Bachelor of Science in behavioral science; Master of Arts in applied behavior analysis, 2017

Current Job Title:

Board Certified Behavior Analyst

Current Employer:

LittleStar ABA Therapy

Describe your current job:

I work with children and adults, ages 2-18 years old, diagnosed with Autism Spectrum Disorder (ASD). As a behavior analyst, I work to remediate the deficits of ASD. We accomplish this goal by increasing adaptive behaviors and decreasing maladaptive behaviors. Areas that we work on are communication, living skills, social interactions and stereotyped or repetitive behaviors. We also assist with staff training to make sure our therapists are able to implement programs or procedures.

What is the most rewarding and the most challenging part of your job?

The most rewarding part of my job is seeing the improvements in the client’s behaviors. Seeing a client’s family smile because their child made an improvement or a client smile because they now have a way to communicate their needs makes each day rewarding. The most challenging part of my job is having to think quickly in the moment. New behaviors arise and you have to be able to analyze the situation and respond accordingly.

What experiences impacted the choice of your career path?

As a behavioral science major, I was required to take the course Introduction to Behavior Analysis. This course helped me to view the world in a new way. It helped me to analyze my behaviors and behaviors of others around me. This course exposed me to the field of behavior analysis and applied behavior analysis. For my practicum experience, I chose to be placed at Woodsedge Learning Center/ KRESA West Campus. During this practicum rotation, I was able to see the impact applied behavior analysis can have on children with autism and developmental delays. I knew after this experience; I was the right field for me. Dr. Malott and his graduate students were very helpful in sharing information about the field and opportunities that were available to undergraduate students or students seeking a Master’s degree in Applied Behavior Analysis. From the information shared I applied and was accepted into Dr. Malott’s master’s program.

What advice do you have for others pursuing a career similar to yours?

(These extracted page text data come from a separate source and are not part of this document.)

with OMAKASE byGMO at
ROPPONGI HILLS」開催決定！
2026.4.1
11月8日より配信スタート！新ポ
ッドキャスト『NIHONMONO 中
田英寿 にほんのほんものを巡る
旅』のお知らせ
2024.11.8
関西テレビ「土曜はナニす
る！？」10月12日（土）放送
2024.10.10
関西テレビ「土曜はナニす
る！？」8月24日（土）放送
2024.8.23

As an undergraduate, I would recommend looking for research opportunities available and multiple practica opportunities to give you a varied amount of experience. When applying to a Master’s program, look for one that will give you experience in your area of interest (i.e., schools, center, in-home, staff training, research, OBM, Etc.) and for a program that is accredited. I recommend gaining experience that can set you apart from other behavior analysts. It will be helpful when applying for jobs.